** Start of EXCERPT TO READ **

This steep drop has led to significant declines in operating costs at gas-fired power plants, a trend that has made such plants much more competitive against coal-fired generators. More important, natural gas prices are not expected to rebound significantly in the foreseeable future, as evidenced in the natural gas forward prices shown in Figure 1 above (the forward price represents what the market currently expects for future natural gas prices). Low natural gas prices have meant significantly lower energy market prices already in ERCOT, as the price of natural gas is the primary driver of electricity prices in ERCOT.3 Continued low prices will maintain natural gas’s competitive advantage over coal for generating electricity, which in turn will continue to undermine the viability of the continued operation of existing coal-fired generators in ERCOT.

** End of EXCERPT TO READ **
** Start of DATA LISTING **

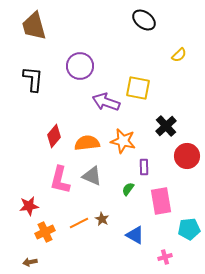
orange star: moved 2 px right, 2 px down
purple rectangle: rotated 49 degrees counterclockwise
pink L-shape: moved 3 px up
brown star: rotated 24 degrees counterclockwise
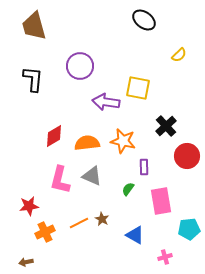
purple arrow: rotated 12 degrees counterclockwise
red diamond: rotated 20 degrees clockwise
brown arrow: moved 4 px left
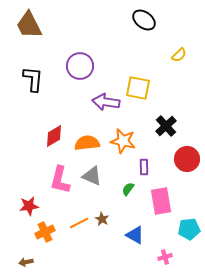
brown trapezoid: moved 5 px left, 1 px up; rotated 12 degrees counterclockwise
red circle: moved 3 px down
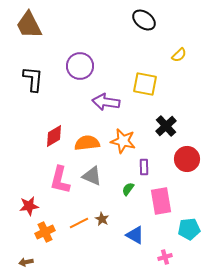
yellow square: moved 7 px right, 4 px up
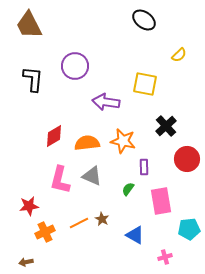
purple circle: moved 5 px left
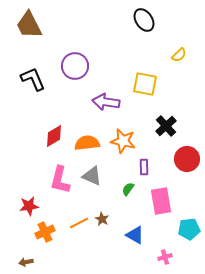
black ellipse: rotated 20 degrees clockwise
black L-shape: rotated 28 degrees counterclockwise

** End of DATA LISTING **

## [DIRECTION]
In the passage on natural gas and coal generation, what does the forward price represent?

## [TASK ANSWER]
What the market currently expects for future natural gas prices.